ABOUT THIS EXERCISE |
Can you retype every record below exactly as written?

+++++

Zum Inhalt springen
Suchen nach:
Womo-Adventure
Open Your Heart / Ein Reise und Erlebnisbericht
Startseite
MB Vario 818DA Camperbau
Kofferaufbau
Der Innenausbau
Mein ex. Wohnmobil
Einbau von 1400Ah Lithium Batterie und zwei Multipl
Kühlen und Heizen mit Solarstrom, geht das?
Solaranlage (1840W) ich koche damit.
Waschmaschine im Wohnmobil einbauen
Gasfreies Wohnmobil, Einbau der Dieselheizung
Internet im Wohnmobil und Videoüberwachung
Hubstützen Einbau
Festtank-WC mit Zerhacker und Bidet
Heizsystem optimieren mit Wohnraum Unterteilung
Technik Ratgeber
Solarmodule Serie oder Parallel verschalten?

+++++

ANSWER |
Zum Inhalt springen
Suchen nach:
Womo-Adventure
Open Your Heart / Ein Reise und Erlebnisbericht
Startseite
MB Vario 818DA Camperbau
Kofferaufbau
Der Innenausbau
Mein ex. Wohnmobil
Einbau von 1400Ah Lithium Batterie und zwei Multipl
Kühlen und Heizen mit Solarstrom, geht das?
Solaranlage (1840W) ich koche damit.
Waschmaschine im Wohnmobil einbauen
Gasfreies Wohnmobil, Einbau der Dieselheizung
Internet im Wohnmobil und Videoüberwachung
Hubstützen Einbau
Festtank-WC mit Zerhacker und Bidet
Heizsystem optimieren mit Wohnraum Unterteilung
Technik Ratgeber
Solarmodule Serie oder Parallel verschalten?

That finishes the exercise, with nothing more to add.